Copy the entries below word for word, minus the pictures.

^^^^^^^^^^^^^^^^

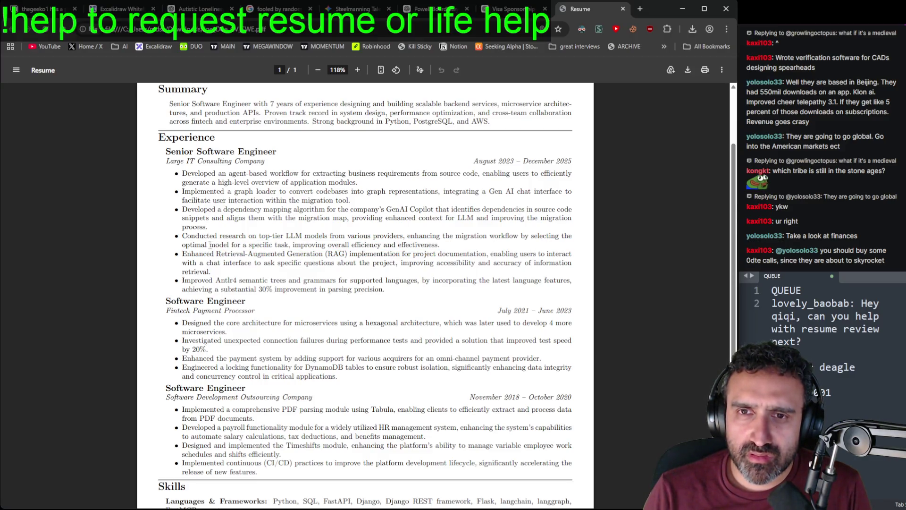
mouse_move(182, 235)
mouse_down()
mouse_move(425, 236)
mouse_move(318, 236)
mouse_move(407, 236)
mouse_up()
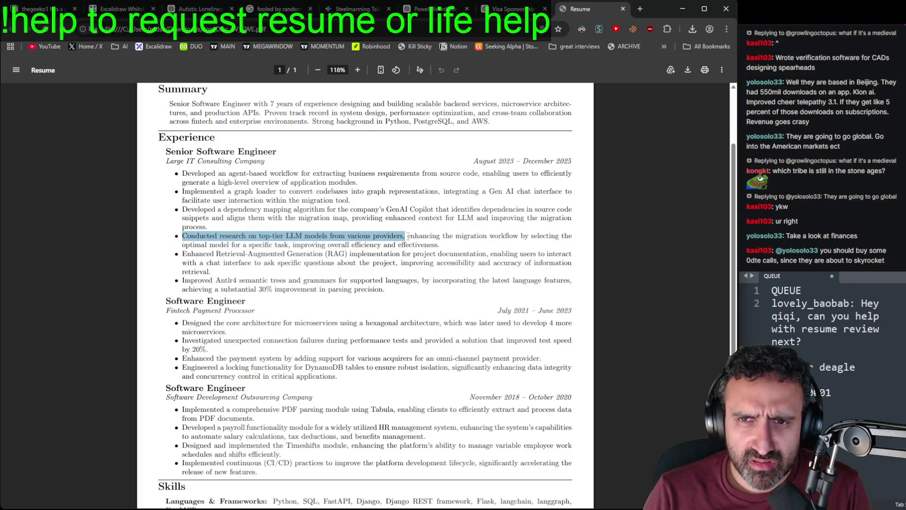
mouse_move(407, 235)
mouse_down()
mouse_move(453, 237)
mouse_move(443, 246)
mouse_up()
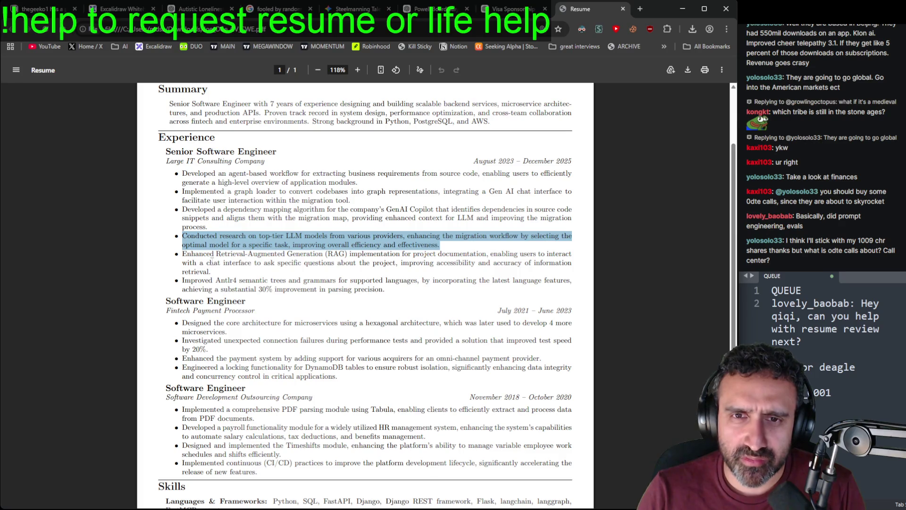
Step: Try highlights across the RAG and research bullets, ending on 'improving accessibility and accuracy of information retrieval.'
click(197, 257)
mouse_move(186, 254)
mouse_down()
mouse_move(394, 246)
mouse_move(490, 254)
mouse_up()
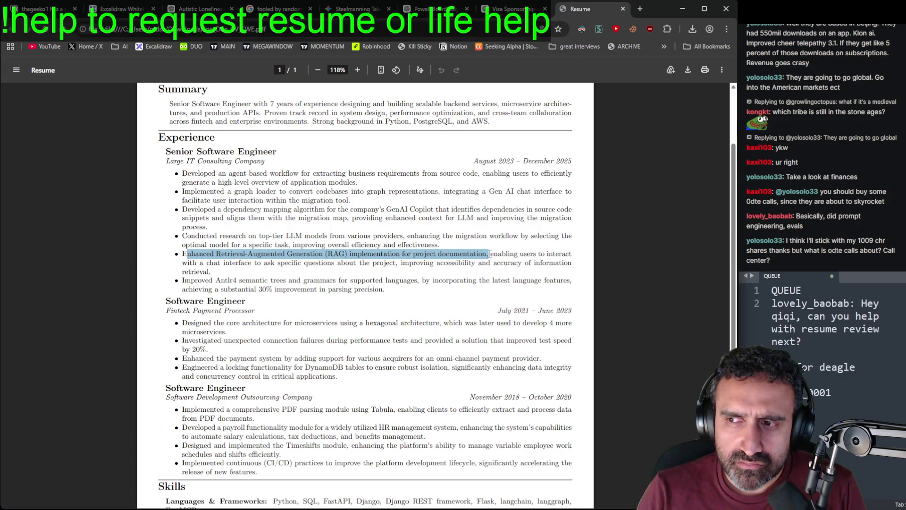
mouse_move(490, 253)
mouse_down()
mouse_move(504, 253)
mouse_move(215, 280)
mouse_move(218, 272)
mouse_up()
click(218, 272)
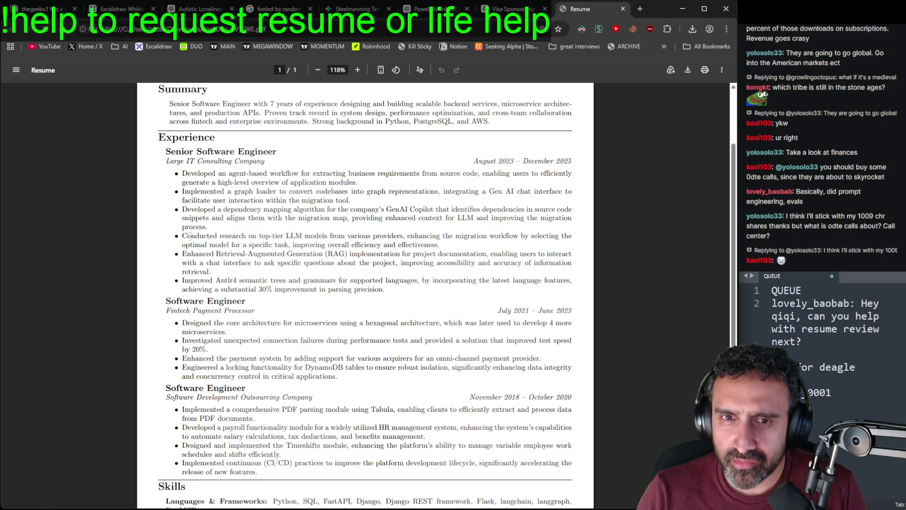
drag(182, 238, 405, 233)
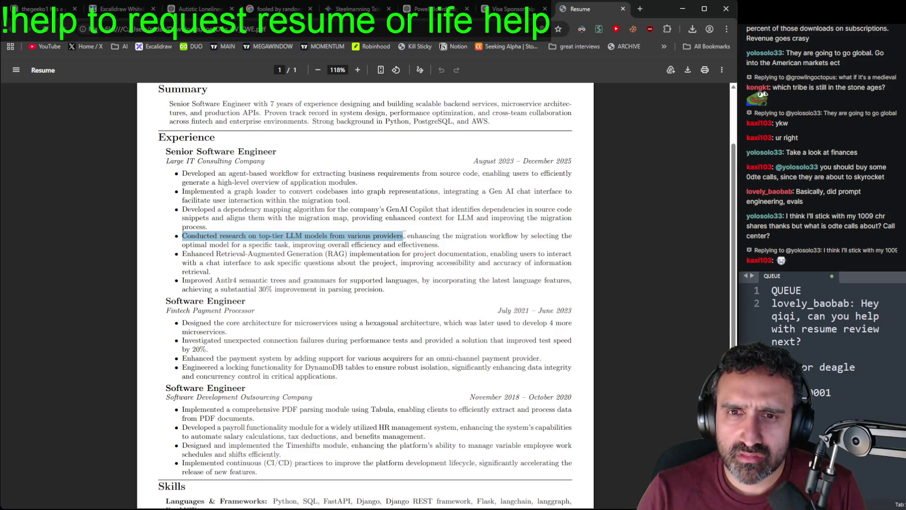
click(256, 236)
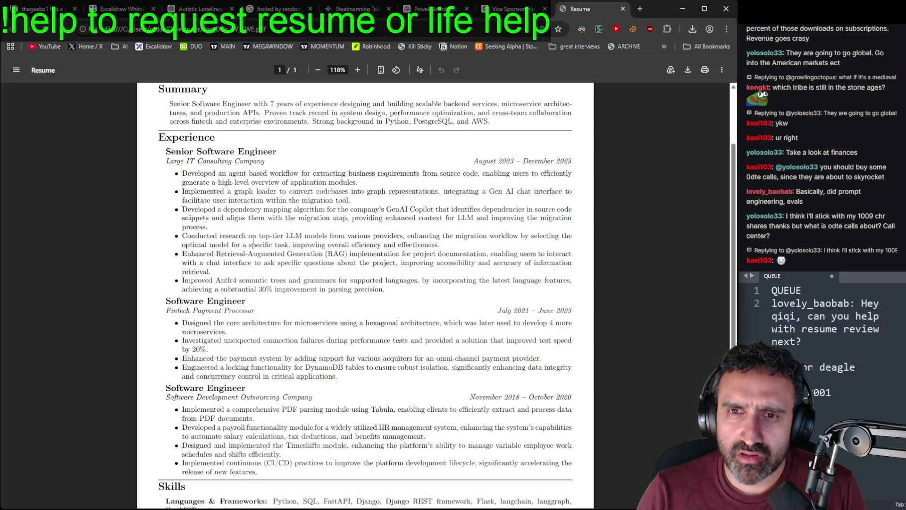
drag(257, 236, 175, 240)
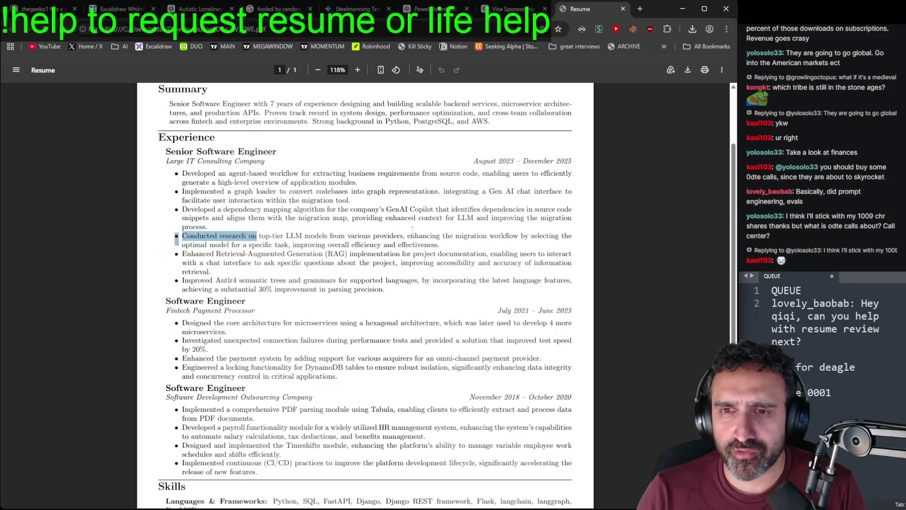
drag(438, 244, 407, 234)
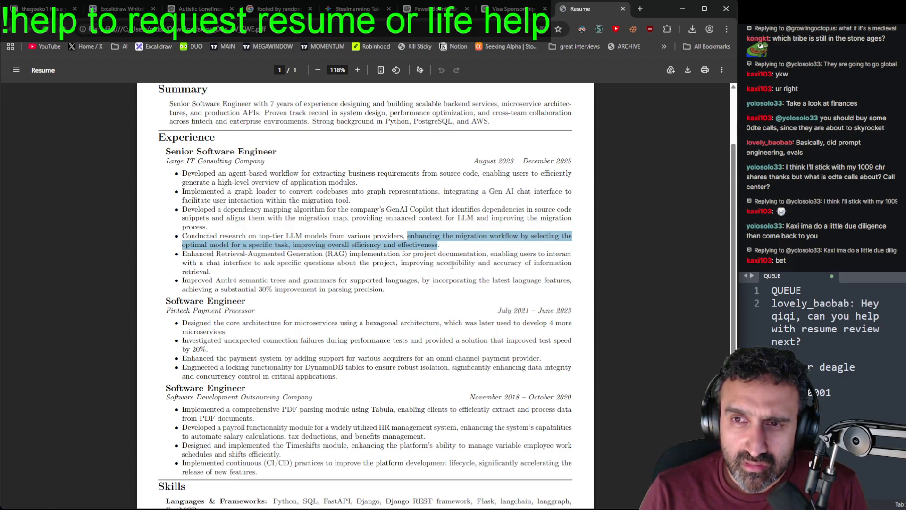
mouse_move(401, 263)
mouse_down()
mouse_move(283, 290)
mouse_move(210, 279)
mouse_move(214, 272)
mouse_up()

^^^^^^^^^^^^^^^^

Your response
mouse_move(182, 235)
mouse_down()
mouse_move(425, 236)
mouse_move(318, 236)
mouse_move(407, 236)
mouse_up()
mouse_move(407, 235)
mouse_down()
mouse_move(453, 237)
mouse_move(443, 246)
mouse_up()
Step: Try highlights across the RAG and research bullets, ending on 'improving accessibility and accuracy of information retrieval.'
click(197, 257)
mouse_move(186, 254)
mouse_down()
mouse_move(394, 246)
mouse_move(490, 254)
mouse_up()
mouse_move(490, 253)
mouse_down()
mouse_move(504, 253)
mouse_move(215, 280)
mouse_move(218, 272)
mouse_up()
click(218, 272)
drag(182, 238, 405, 233)
click(256, 236)
drag(257, 236, 175, 240)
drag(438, 244, 407, 234)
mouse_move(401, 263)
mouse_down()
mouse_move(283, 290)
mouse_move(210, 279)
mouse_move(214, 272)
mouse_up()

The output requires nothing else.